**PROBLEM**
Your reply should be made up of every line in the records below that holds the string "Table".

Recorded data
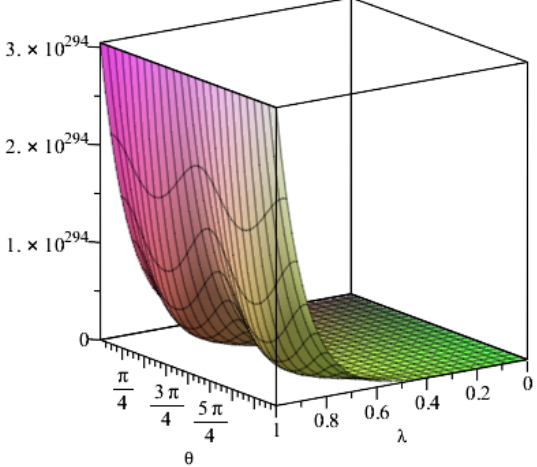
Figure 11. Relationship between vertical stress and resistance.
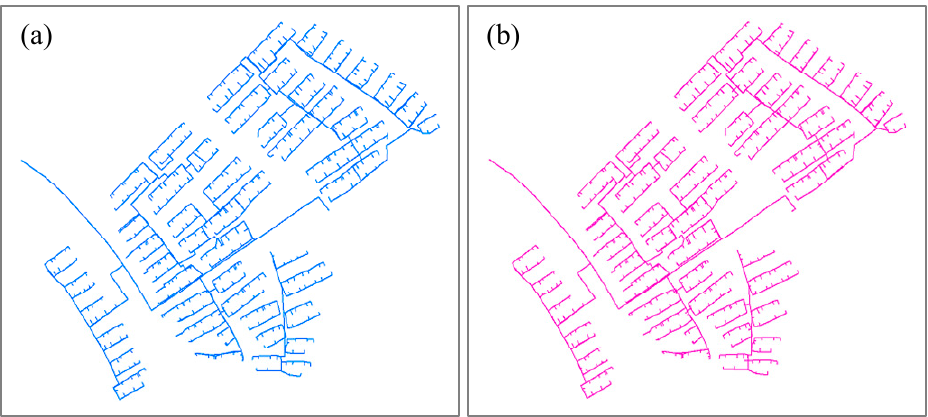
Figure 10. ( a ) The integrated pipeline (gas) map with pipelines shown in blue; ( b ) the professional pipeline (gas) map with pipelines shown in pink.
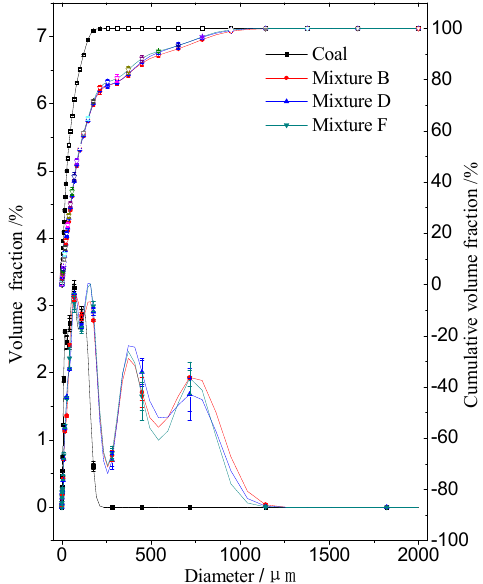
Figure 4. Size distributions of raw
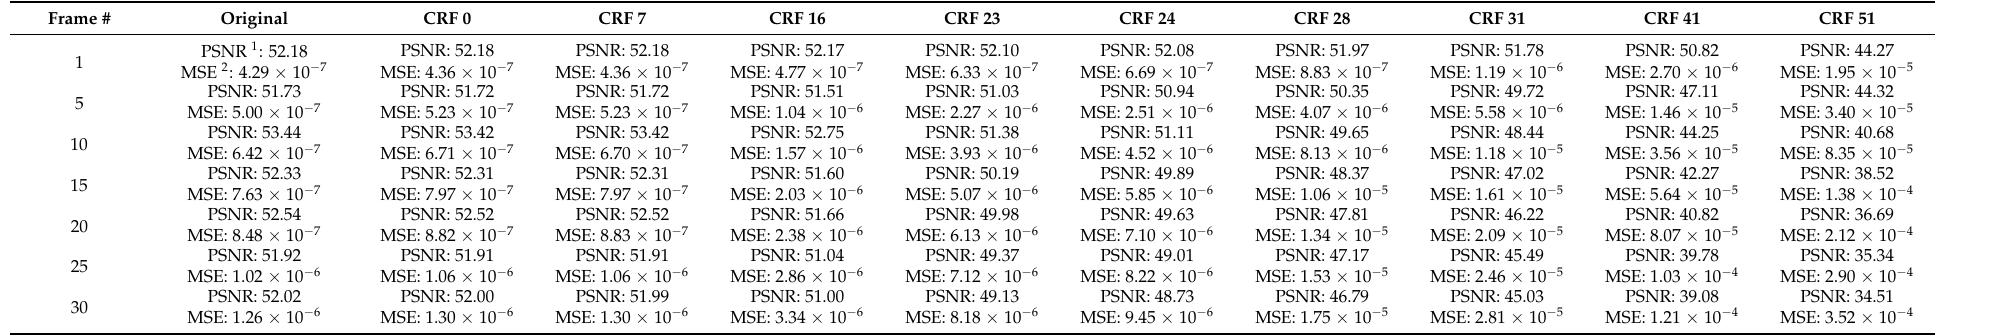
Table 7. Encoder operation results for a 1920 × 1080 video fragment compressed with a 128 × 128 encoder trained for CRF = 24 compared to the original image and to a video fragment compressed by HEVC compression for MSE and PSNR changes in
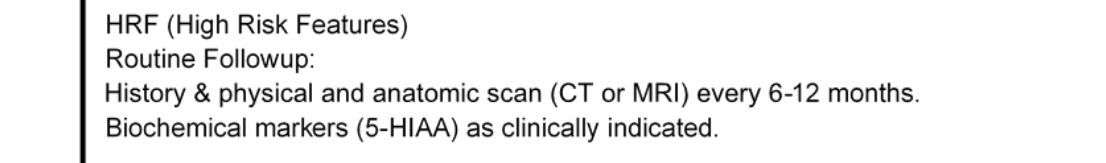
Figure 1. Post-treatment Follow-up After Surgery for Appendiceal Neuroendocrine Neoplasms (ANENs).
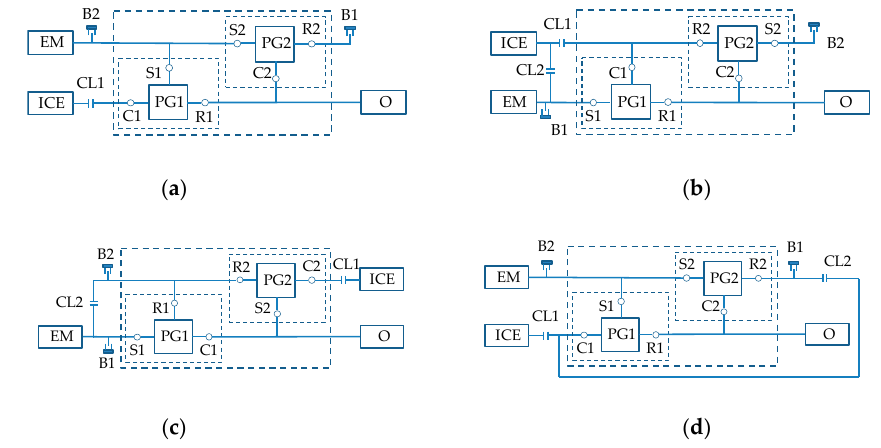
Figure 13. Type-c typical architecture developed by ( a ) Tsai; ( b ) Zhu; ( c ) Chachra; ( d ) Tsai.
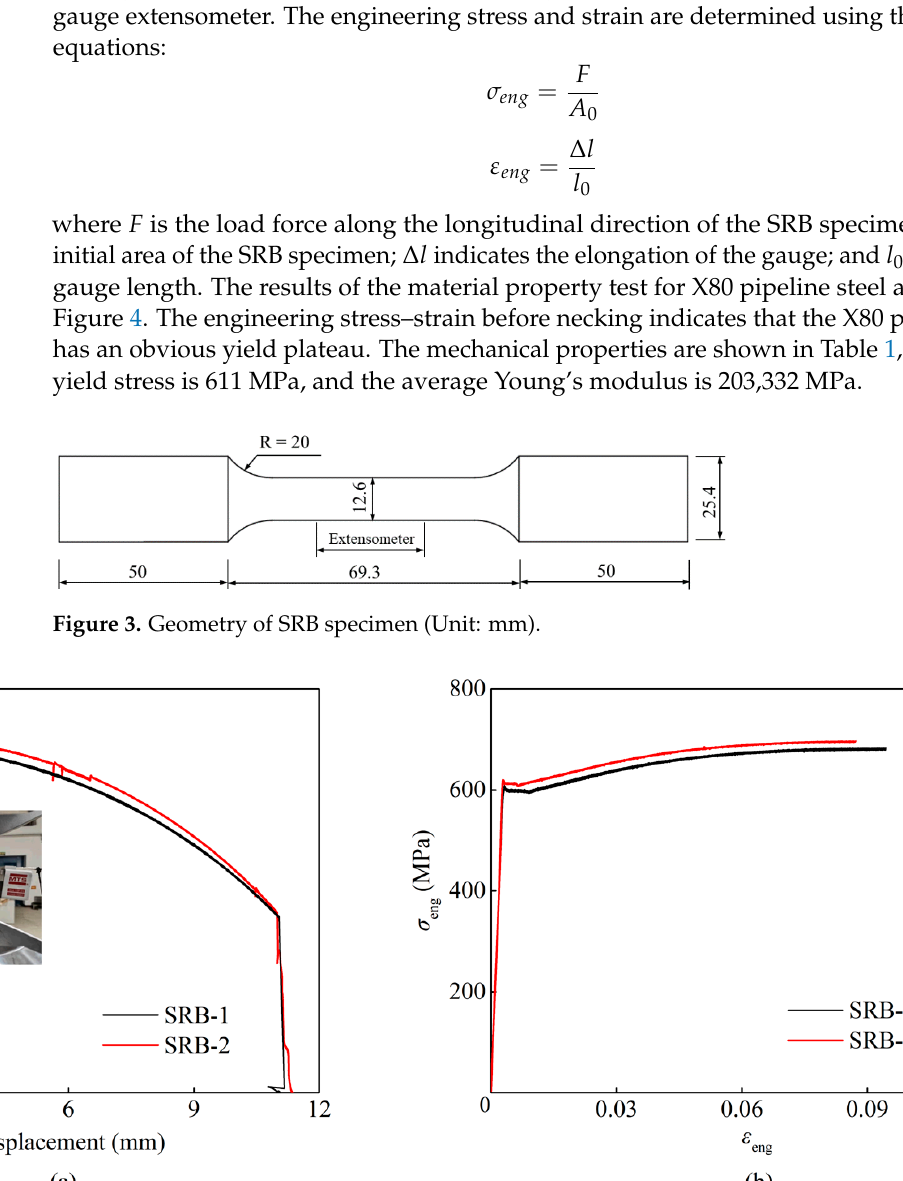
Figure 2. Flowchart of the calibration procedure for the VGM.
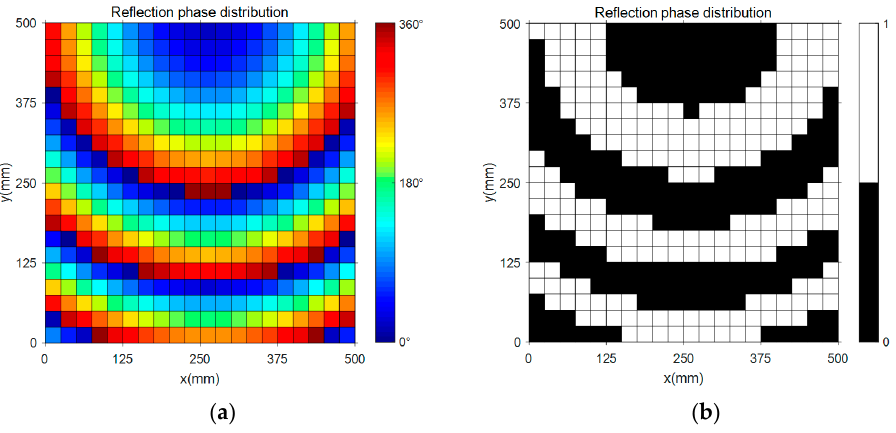
θ = ° ( a ) Accurate phase distribution; ( b ) r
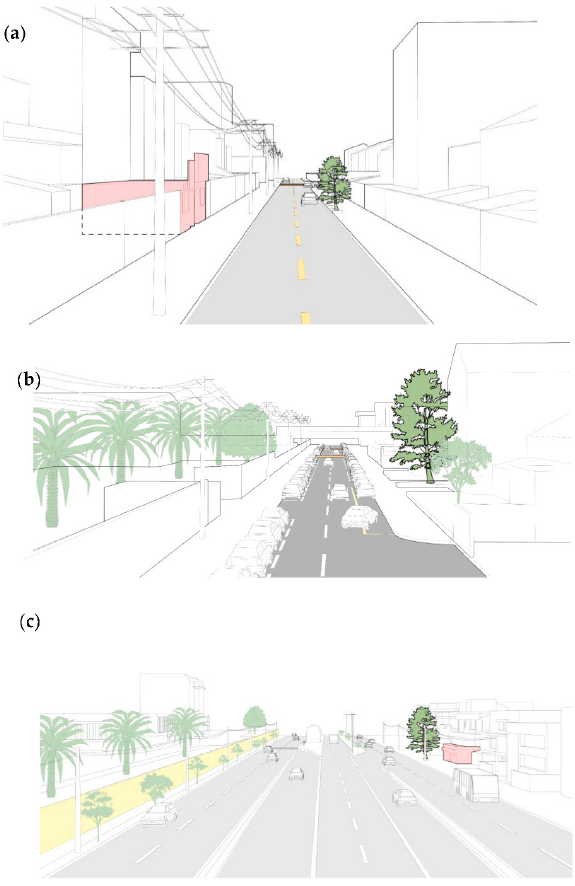
Figure 2. Visual description of: ( a ) a shallow canyon street (Point S19); ( b ) a wide road (Point S7); ( c ) and open road (Point S14), with mobile (cars) and stationary sources (restaurants, in red), and sampled trees bordered in black.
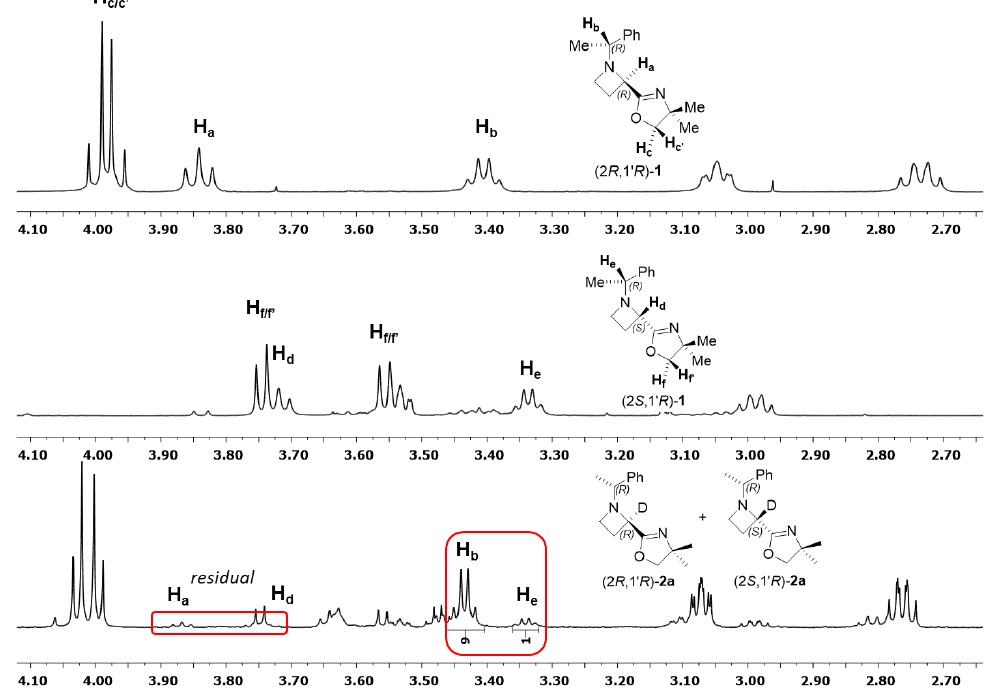
Figure 1. Stereo-convergence for the lithiation/deuteration sequence of (2 R , 1′ R )- 1 and (2 S , 1′ R )- 1 . In Scheme 3, it is reported that the epimerization process involved the lithiated azet- idines (2 R , 1′ R )- 1-Li and (2 S , 1′ R )- 1-Li . In particular, the process must involve four different species resulting, respectively, from two C-Li inversions and two N-R inversions. In fact, NOESY experiments confirmed that, in starting azetidines (2 R , 1′ R )- 1 and (2 S , 1′ R )- 1 , the oxazolinyl ring and the N -phenylethyl group are set in an anti-arrangement [25]. This sug- gests that starting from (2 R , 1′ R )- 1 , upon deprotonation, trans -(2 R , 1′ R )- 1-Li could be gen- erated first and then undergo either a C-Li inversion producing syn -(2 S , 1′ R )- 1-Li or N-R inversion giving syn -(2 R , 1′ R )- 1-Li . On this basis, N-R inversion on syn -(2 S , 1′ R )- 1-Li would give anti -(2 S , 1′ R )- 1-Li , which, upon C-Li inversion, would converge again to syn -(2 R , 1′ R )- 1-Li in a sort of looping process. This dynamic scheme would explain the 90:10 diastereo- meric ratio and the stereo-convergence towards (2 R , 1′ R )- 2a that was observed in the lithi- ation/deuteration sequence of both (2 S , 1′ R )- 1 and (2 R , 1′ R )- 1 . However, the configura- tional lability observed in these lithiated azetidines is in striking contrast to the configu- rational stability observed for the corresponding oxazolinylaziridines (Scheme 3b).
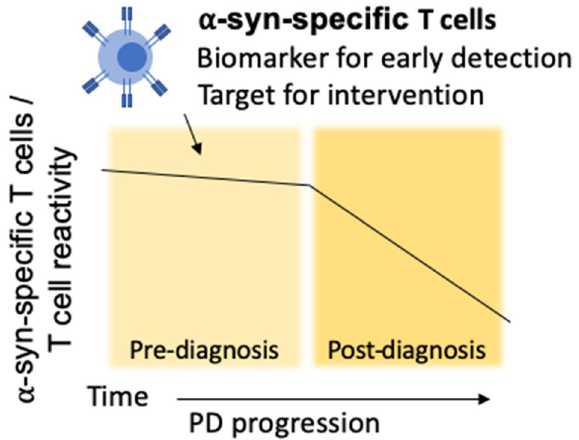
Figure 5. The potential role of α-syn-specific T cells in PD pathogenesis. α-syn-specific T cell reactivity decrease as PD progresses 10 , with the highest reactivity present pre-diagnosis of motor PD. α-syn-specific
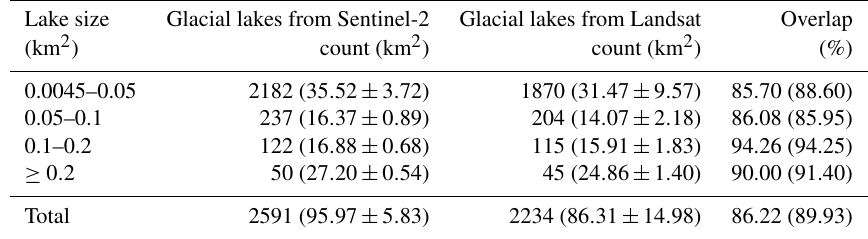
Table 4. Count and area of glacial lakes mapped from Sentinel-2 and Landsat images in 2020 in various size classes.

**YOUR RESPONSE**
Table 7. Encoder operation results for a 1920 × 1080 video fragment compressed with a 128 × 128 encoder trained for CRF = 24 compared to the original image and to a video fragment compressed by HEVC compression for MSE and PSNR changes in
Table 4. Count and area of glacial lakes mapped from Sentinel-2 and Landsat images in 2020 in various size classes.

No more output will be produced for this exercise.